Some tri-cycle plants have used a combined cycle in which several thermodynamic cycles produced electricity, then a heating system was used as a condenser of the power plant’s bottoming cycle. For example, the RU-25 MHD generator in Moscow heated a boiler for a conventional steam powerplant, whose condensate was then used for space heat. A more modern system might use a gas turbine powered by natural gas, whose exhaust powers a steam plant, whose condensate provides heat. Tri-cycle plants can have thermal efficiencies above 80%.
The viability of CHP (sometimes termed utilisation factor), especially in smaller CHP installations, depends on a good baseload of operation, both in terms of an on-site (or near site) electrical demand and heat demand. In practice, an exact match between the heat and electricity needs rarely exists. A CHP plant can either meet the need for heat (heat driven operation) or be run as a power plant with some use of its waste heat, the latter being less advantageous in terms of its utilisation factor and thus its overall efficiency. The viability can be greatly increased where opportunities for Trigeneration exist. In such cases, the heat from the CHP plant is also used as a primary energy source to deliver cooling by means of an absorption chiller.

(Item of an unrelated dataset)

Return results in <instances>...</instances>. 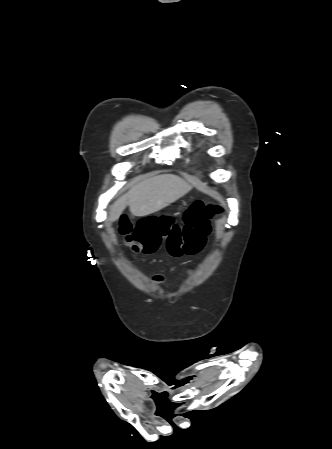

CHP is most efficient when heat can be used on-site or very close to it. Overall efficiency is reduced when the heat must be transported over longer distances. This requires heavily insulated pipes, which are expensive and inefficient; whereas electricity can be transmitted along a comparatively simple wire, and over much longer distances for the same energy loss.
A car engine becomes a CHP plant in winter when the reject heat is useful for warming the interior of the vehicle. The example illustrates the point that deployment of CHP depends on heat uses in the vicinity of the heat engine.
Cogeneration plants are commonly found in district heating systems of cities, hospitals, prisons, oil refineries, paper mills, wastewater treatment plants, thermal enhanced oil recovery wells and industrial plants with large heating needs.